Down Syndrome,Auxological Indexes, Auxological Parametars, Intrauterine Growth Restriction Clinical Trial
Official title:
Interference Indicators of Growth, Nutritional Status and Comorbid Malformations of Newborns With Down Syndrome (DS)
Objective To access predictive values of the auxological parameters and indexes for risk of
comorbid malformations in newborns with Down syndrome (DS)
Study design In this cohort retrospective study, 141 newborns with proven trisomy 21 born at
the Department of Gynecology and Obstetrics of the University of Split Hospital (1990 to
2015) were included. The data were obtained from the medical histories of mothers, infants
and the delivery protocol.
The objective was to access predictive values of the auxological parameters and indexes for
risk of comorbid malformations in newborns with Down syndrome (DS)
Conclusion Higher CI were found in hyportrophic (SGA) newborns with DS and indicated their
intrauterine growth restriction with brain sparing and increased further risk of severe
psychomotor retardation. The SGA newborns have lower parameters and indexes of nutritive
status and significantly differed from eutrophic and hypertrophic newborns. These SGA
newborns with DS have increased developmental risks and that requires further diagnostic
attention.
Use of anthropometric charts developed specifically for children with DS have a better
expression of real growth restriction (small for gestation age/SGA, 9.9%) than the
application of the percentile curve for typical children (SGA, 24.1%). These differences were
also noted in the evaluation of other anthropometric measures. Cephalization index (CI)

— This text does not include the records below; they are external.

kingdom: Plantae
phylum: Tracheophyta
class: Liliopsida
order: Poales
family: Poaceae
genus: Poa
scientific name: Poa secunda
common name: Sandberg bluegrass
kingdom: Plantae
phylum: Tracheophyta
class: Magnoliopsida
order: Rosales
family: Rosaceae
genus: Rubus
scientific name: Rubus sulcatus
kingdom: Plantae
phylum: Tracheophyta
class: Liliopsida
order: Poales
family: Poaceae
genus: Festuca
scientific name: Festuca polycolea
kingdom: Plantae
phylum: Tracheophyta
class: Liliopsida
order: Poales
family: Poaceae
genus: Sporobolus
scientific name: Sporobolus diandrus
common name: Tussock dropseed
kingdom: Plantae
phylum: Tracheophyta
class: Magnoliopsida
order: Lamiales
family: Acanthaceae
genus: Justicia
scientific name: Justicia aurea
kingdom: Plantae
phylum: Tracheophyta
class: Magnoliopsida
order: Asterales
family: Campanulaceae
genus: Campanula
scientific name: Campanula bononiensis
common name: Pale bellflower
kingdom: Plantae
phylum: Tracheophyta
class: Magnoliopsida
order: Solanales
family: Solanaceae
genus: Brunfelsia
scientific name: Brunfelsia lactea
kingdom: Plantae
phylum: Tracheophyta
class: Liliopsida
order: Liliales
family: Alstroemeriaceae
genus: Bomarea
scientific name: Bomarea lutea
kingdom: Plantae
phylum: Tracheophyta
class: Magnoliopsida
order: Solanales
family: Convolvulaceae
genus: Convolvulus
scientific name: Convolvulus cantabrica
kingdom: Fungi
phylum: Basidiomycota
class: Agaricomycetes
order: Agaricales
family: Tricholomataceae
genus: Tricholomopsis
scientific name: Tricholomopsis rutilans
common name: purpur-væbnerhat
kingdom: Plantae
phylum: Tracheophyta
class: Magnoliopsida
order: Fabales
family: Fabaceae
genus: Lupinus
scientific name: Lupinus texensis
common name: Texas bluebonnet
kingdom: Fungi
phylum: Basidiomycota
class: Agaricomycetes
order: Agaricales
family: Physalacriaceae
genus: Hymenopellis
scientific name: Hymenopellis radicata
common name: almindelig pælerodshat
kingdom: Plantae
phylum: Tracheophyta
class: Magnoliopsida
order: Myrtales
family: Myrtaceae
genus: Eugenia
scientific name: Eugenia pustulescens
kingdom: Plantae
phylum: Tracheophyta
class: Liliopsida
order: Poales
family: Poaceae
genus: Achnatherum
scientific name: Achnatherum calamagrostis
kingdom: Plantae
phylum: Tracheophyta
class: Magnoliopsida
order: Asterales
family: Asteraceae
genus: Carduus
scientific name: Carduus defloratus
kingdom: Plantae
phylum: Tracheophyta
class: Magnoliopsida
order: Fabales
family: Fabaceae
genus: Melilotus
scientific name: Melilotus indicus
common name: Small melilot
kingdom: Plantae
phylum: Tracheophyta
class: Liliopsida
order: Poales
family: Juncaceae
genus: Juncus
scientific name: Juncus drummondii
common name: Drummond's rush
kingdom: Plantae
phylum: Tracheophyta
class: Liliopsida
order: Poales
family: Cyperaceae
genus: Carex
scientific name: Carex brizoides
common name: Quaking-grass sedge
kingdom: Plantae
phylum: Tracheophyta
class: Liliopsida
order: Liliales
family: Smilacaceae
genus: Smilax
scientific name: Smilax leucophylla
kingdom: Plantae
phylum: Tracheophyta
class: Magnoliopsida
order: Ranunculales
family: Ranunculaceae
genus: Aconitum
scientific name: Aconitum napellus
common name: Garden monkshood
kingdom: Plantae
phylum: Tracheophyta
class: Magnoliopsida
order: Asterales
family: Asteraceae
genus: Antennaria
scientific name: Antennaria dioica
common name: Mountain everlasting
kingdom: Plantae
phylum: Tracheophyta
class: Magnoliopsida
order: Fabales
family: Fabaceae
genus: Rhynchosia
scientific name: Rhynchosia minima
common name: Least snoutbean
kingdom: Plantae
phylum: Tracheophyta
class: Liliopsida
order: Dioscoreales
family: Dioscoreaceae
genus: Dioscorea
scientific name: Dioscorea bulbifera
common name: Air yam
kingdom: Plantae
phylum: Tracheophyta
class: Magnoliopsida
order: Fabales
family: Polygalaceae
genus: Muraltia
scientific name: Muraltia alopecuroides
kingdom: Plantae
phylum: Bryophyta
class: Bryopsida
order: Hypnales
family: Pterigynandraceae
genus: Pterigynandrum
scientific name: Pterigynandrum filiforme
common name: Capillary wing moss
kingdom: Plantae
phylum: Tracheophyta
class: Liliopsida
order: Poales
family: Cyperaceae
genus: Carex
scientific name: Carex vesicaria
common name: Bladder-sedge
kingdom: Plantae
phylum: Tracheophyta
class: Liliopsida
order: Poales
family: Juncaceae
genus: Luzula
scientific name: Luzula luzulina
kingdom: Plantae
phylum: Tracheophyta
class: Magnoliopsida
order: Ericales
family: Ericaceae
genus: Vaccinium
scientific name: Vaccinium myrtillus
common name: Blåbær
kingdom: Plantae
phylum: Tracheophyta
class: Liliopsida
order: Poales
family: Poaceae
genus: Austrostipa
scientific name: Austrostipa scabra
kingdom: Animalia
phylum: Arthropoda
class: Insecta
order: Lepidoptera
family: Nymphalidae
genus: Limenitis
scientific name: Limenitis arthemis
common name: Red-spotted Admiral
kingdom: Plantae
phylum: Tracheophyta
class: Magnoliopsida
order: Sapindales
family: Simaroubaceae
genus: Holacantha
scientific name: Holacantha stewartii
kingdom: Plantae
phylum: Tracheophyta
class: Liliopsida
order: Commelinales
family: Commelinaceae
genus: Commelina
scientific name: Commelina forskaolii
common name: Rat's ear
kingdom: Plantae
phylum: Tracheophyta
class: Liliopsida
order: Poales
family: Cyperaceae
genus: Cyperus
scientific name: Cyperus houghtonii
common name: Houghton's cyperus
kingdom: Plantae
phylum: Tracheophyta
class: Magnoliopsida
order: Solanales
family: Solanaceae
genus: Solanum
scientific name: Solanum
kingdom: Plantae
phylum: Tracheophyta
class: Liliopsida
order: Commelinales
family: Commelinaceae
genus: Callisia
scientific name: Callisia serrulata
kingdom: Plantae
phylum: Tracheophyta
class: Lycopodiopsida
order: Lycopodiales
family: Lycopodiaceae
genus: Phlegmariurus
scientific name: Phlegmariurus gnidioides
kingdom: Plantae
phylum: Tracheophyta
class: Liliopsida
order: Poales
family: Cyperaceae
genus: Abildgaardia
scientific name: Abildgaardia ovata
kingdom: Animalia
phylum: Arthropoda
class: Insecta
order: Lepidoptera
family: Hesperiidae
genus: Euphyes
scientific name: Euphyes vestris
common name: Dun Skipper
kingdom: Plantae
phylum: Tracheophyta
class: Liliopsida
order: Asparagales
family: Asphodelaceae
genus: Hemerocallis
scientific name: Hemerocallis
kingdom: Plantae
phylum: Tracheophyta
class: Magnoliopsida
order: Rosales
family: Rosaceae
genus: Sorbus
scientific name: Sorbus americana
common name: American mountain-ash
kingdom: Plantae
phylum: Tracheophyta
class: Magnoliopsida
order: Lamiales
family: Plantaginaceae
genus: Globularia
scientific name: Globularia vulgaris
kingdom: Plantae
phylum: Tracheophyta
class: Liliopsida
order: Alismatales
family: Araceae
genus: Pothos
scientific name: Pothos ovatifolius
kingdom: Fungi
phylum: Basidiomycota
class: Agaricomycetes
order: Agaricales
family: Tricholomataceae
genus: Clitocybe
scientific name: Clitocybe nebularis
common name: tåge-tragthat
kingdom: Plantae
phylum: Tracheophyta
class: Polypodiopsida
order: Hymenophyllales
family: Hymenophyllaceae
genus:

proved to be the only predictor from the considered auxological parameters and indexes with
minimal predictive value in the prediction of heart defects type ASD II and VSD.
The presence of comorbid disorders in newborns with DS did not have a significant predictive
role on growth indicators and nutritive status of the newborn, but we noted a strong
association between preterm births and white matter injury (WMI).